SET TASK 1: Can you reproduce the stretch of the tower-height solution from "The angle of elevation of the" through "greatest integer function."?
SET TASK 2: In the entries, can you swap "locality" for "place" across the stretch from the line containing "collectors: Dr. King's collector & B. Khan" through the line containing "state / province: Vestgrønland", leaving everything else unchanged and returning only those lines?

QUOTED PASSAGE:

Question

The angle of elevation of the top of a tower is observed to be $60^\circ $ ; at a point $40\,m$ above the first point of observation, the elevation is found to be $45^\circ $ . Find the height of the tower is $hm$ then the value of $\left[h\right]$ is where $\left[\cdot \right]$ is the greatest integer function.

Answer 1

Suppose $AC$ is the tower. The angle of elevation of $A$ at $B$ is $60^\circ $ and $BD=40\,m$ . The angle of elevation at $D$ is $45^\circ $ .
$\tan 60^\circ =\frac{A C}{B C}=\frac{A E + E C}{B C}$
$\Rightarrow \sqrt{3}=\frac{A E + 40}{B C}$
$\Rightarrow AE+40=\sqrt{3}BC...\left(i\right)$
Now, $\tan 45^\circ =\frac{A E}{D E}=1$
$\therefore AE=DE=BC...\left(ii\right)$
From Equations $\left(i\right)\&\left(ii\right)$ ,
$AE+40=\sqrt{3}AE$
$\Rightarrow AE=\frac{40}{\sqrt{3} - 1}=54.641\,m$ .
And $AC=\left(40 + 54 . 641\right)m$ .
$\therefore $ Height of the tower $=94.641\,m$ .
And, horizontal distance of the tower
$BC=AE=54.641\,m$ .

TASK MATERIAL:

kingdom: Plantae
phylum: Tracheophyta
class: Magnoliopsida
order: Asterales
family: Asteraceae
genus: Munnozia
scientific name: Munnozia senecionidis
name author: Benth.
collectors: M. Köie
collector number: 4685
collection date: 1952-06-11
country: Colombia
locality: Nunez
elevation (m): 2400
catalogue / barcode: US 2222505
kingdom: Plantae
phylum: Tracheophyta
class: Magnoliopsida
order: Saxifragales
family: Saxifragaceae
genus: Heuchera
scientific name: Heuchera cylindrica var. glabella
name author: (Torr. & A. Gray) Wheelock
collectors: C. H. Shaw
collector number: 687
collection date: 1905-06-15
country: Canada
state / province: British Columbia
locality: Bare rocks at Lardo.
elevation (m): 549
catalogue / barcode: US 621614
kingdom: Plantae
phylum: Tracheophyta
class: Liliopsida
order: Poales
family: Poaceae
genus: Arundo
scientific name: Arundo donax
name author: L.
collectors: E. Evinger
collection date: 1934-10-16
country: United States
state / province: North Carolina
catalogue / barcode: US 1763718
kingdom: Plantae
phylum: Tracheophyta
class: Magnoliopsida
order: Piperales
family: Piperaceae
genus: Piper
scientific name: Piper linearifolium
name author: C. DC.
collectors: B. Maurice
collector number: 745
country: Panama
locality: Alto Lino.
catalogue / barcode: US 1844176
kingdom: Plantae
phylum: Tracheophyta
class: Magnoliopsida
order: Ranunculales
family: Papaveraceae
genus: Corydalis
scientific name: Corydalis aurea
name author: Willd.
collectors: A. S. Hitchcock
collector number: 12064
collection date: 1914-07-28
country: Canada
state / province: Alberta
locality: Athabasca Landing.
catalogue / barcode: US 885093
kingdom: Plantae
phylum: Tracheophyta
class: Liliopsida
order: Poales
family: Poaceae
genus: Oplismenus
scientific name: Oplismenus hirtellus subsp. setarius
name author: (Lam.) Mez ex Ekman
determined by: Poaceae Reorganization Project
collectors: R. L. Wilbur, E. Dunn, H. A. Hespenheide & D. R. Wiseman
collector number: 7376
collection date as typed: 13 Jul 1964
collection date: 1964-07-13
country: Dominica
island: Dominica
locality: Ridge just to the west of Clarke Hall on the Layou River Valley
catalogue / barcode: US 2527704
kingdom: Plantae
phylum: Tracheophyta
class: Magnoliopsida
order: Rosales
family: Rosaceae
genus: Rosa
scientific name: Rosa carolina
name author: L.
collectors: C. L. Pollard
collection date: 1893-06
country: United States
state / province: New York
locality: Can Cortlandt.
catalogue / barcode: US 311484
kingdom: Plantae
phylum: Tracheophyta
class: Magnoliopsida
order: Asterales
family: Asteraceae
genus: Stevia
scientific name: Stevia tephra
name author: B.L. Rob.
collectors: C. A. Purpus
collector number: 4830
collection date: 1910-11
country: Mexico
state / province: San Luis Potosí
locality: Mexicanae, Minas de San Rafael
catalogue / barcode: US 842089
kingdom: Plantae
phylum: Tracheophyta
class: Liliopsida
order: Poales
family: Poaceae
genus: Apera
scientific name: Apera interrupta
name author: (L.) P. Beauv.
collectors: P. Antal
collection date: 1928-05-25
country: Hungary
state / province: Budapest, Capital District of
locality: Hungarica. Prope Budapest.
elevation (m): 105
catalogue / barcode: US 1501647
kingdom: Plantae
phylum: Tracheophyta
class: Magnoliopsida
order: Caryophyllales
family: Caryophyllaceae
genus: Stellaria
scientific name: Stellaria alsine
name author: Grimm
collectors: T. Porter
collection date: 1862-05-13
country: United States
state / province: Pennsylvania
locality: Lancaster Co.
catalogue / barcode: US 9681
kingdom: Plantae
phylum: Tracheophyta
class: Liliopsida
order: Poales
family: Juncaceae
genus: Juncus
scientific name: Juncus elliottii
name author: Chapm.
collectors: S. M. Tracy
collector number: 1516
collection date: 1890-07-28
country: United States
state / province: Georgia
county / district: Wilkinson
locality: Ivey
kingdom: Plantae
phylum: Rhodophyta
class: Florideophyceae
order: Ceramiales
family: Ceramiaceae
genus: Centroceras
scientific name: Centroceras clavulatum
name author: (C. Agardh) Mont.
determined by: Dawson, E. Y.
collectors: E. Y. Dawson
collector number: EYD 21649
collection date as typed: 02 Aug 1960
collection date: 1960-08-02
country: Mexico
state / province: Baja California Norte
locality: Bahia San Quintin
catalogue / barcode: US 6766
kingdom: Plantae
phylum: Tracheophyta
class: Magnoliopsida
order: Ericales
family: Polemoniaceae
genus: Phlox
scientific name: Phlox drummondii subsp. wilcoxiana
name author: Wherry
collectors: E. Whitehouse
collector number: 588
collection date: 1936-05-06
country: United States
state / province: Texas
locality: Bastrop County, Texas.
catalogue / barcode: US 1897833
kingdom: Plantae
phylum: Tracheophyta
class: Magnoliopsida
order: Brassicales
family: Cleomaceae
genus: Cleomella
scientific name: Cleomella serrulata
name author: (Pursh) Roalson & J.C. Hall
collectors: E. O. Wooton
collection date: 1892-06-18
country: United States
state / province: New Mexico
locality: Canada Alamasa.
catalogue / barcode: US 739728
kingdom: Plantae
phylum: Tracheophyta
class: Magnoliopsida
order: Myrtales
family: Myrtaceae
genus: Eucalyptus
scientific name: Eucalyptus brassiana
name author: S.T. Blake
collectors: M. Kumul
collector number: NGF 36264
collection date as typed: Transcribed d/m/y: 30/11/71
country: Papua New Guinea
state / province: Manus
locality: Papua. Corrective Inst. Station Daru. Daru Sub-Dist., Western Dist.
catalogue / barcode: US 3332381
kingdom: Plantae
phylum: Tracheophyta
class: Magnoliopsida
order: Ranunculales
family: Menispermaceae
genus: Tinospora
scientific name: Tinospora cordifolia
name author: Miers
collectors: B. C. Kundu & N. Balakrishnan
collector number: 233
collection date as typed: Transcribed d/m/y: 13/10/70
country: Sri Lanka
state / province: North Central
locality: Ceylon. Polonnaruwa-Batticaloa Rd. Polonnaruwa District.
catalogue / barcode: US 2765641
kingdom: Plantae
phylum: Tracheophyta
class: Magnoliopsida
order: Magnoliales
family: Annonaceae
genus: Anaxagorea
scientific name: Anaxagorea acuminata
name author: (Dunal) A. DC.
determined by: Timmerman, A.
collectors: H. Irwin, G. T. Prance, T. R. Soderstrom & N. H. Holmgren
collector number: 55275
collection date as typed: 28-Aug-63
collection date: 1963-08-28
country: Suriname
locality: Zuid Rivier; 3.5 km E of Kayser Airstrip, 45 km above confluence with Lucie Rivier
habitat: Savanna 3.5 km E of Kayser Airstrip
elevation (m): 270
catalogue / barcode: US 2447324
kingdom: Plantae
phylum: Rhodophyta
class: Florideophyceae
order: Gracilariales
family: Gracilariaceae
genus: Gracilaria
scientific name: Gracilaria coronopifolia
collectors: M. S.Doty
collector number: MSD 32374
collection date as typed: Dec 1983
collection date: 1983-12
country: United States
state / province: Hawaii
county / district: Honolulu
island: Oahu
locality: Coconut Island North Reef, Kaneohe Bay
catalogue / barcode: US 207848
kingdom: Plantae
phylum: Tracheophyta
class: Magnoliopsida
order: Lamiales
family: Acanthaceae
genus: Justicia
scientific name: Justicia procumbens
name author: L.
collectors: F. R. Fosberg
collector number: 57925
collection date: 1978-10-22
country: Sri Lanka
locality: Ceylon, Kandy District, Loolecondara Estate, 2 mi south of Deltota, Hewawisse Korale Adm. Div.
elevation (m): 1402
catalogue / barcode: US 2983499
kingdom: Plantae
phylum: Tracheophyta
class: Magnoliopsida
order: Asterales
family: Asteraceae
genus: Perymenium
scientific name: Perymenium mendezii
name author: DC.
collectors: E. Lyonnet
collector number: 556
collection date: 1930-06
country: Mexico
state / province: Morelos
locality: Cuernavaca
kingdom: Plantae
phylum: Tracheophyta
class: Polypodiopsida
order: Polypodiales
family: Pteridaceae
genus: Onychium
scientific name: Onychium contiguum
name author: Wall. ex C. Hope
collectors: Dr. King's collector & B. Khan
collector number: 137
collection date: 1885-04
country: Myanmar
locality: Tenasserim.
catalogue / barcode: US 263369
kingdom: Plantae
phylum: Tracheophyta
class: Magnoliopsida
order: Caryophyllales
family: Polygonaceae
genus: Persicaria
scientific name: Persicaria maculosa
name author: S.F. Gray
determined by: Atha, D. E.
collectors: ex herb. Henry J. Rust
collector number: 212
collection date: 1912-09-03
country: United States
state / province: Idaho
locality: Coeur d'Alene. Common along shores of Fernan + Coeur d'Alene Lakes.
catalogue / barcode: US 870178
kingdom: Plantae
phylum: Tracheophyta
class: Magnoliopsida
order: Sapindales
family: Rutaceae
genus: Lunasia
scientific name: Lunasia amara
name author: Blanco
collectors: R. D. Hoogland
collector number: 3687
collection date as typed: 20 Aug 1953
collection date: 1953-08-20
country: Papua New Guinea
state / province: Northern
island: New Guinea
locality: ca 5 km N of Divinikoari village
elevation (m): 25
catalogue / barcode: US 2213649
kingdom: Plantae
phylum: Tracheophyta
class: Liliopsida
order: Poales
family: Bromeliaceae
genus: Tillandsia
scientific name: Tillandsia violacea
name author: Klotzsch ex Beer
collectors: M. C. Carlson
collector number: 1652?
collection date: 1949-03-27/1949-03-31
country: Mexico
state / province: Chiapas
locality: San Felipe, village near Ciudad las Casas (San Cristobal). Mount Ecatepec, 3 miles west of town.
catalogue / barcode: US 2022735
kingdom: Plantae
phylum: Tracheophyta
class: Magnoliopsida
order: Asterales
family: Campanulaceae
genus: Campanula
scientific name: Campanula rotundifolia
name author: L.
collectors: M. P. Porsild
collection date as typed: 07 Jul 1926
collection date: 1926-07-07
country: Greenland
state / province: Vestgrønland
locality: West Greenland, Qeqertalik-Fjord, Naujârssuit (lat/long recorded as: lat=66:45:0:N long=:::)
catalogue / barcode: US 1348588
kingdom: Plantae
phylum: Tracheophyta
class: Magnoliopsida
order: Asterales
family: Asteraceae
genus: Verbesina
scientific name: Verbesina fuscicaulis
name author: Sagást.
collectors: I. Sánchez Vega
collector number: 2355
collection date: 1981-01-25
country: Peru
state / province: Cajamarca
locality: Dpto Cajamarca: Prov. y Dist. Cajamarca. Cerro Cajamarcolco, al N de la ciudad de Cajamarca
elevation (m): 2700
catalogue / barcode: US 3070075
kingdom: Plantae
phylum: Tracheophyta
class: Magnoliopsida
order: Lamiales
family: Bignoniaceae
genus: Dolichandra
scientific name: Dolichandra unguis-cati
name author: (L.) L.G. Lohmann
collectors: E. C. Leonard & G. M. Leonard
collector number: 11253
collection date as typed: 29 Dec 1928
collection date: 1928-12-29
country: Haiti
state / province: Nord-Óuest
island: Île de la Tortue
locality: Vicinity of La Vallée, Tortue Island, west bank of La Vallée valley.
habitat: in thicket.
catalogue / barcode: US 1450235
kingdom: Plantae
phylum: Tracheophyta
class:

TASK ANSWER 1:
The angle of elevation of the top of a tower is observed to be $60^\circ $ ; at a point $40\,m$ above the first point of observation, the elevation is found to be $45^\circ $ . Find the height of the tower is $hm$ then the value of $\left[h\right]$ is where $\left[\cdot \right]$ is the greatest integer function.

TASK ANSWER 2:
collectors: Dr. King's collector & B. Khan
collector number: 137
collection date: 1885-04
country: Myanmar
place: Tenasserim.
catalogue / barcode: US 263369
kingdom: Plantae
phylum: Tracheophyta
class: Magnoliopsida
order: Caryophyllales
family: Polygonaceae
genus: Persicaria
scientific name: Persicaria maculosa
name author: S.F. Gray
determined by: Atha, D. E.
collectors: ex herb. Henry J. Rust
collector number: 212
collection date: 1912-09-03
country: United States
state / province: Idaho
place: Coeur d'Alene. Common along shores of Fernan + Coeur d'Alene Lakes.
catalogue / barcode: US 870178
kingdom: Plantae
phylum: Tracheophyta
class: Magnoliopsida
order: Sapindales
family: Rutaceae
genus: Lunasia
scientific name: Lunasia amara
name author: Blanco
collectors: R. D. Hoogland
collector number: 3687
collection date as typed: 20 Aug 1953
collection date: 1953-08-20
country: Papua New Guinea
state / province: Northern
island: New Guinea
place: ca 5 km N of Divinikoari village
elevation (m): 25
catalogue / barcode: US 2213649
kingdom: Plantae
phylum: Tracheophyta
class: Liliopsida
order: Poales
family: Bromeliaceae
genus: Tillandsia
scientific name: Tillandsia violacea
name author: Klotzsch ex Beer
collectors: M. C. Carlson
collector number: 1652?
collection date: 1949-03-27/1949-03-31
country: Mexico
state / province: Chiapas
place: San Felipe, village near Ciudad las Casas (San Cristobal). Mount Ecatepec, 3 miles west of town.
catalogue / barcode: US 2022735
kingdom: Plantae
phylum: Tracheophyta
class: Magnoliopsida
order: Asterales
family: Campanulaceae
genus: Campanula
scientific name: Campanula rotundifolia
name author: L.
collectors: M. P. Porsild
collection date as typed: 07 Jul 1926
collection date: 1926-07-07
country: Greenland
state / province: Vestgrønland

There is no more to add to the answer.